## Task description
Among the lines below, tally those holding the string "buttons" and give the total only.

^^^^

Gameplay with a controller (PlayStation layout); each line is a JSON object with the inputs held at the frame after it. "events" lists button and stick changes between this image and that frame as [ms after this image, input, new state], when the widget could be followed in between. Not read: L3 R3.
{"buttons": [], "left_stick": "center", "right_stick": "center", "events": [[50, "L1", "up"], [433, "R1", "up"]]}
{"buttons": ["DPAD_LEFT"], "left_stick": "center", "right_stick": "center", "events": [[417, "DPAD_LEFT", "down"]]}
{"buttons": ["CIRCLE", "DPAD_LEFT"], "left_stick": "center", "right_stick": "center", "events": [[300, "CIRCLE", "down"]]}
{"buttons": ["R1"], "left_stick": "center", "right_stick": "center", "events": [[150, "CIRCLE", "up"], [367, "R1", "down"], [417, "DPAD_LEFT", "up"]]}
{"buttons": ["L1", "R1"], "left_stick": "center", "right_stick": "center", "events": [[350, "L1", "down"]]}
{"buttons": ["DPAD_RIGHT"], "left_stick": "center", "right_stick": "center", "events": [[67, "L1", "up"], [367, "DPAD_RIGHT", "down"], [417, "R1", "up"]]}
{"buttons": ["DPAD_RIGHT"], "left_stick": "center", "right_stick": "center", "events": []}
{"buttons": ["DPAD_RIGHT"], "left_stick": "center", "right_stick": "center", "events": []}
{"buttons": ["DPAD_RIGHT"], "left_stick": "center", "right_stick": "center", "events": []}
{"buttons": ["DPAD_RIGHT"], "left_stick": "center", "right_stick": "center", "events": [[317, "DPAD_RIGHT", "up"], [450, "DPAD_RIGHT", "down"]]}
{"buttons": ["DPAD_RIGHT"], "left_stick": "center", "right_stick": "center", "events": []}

^^^^

## Reply
11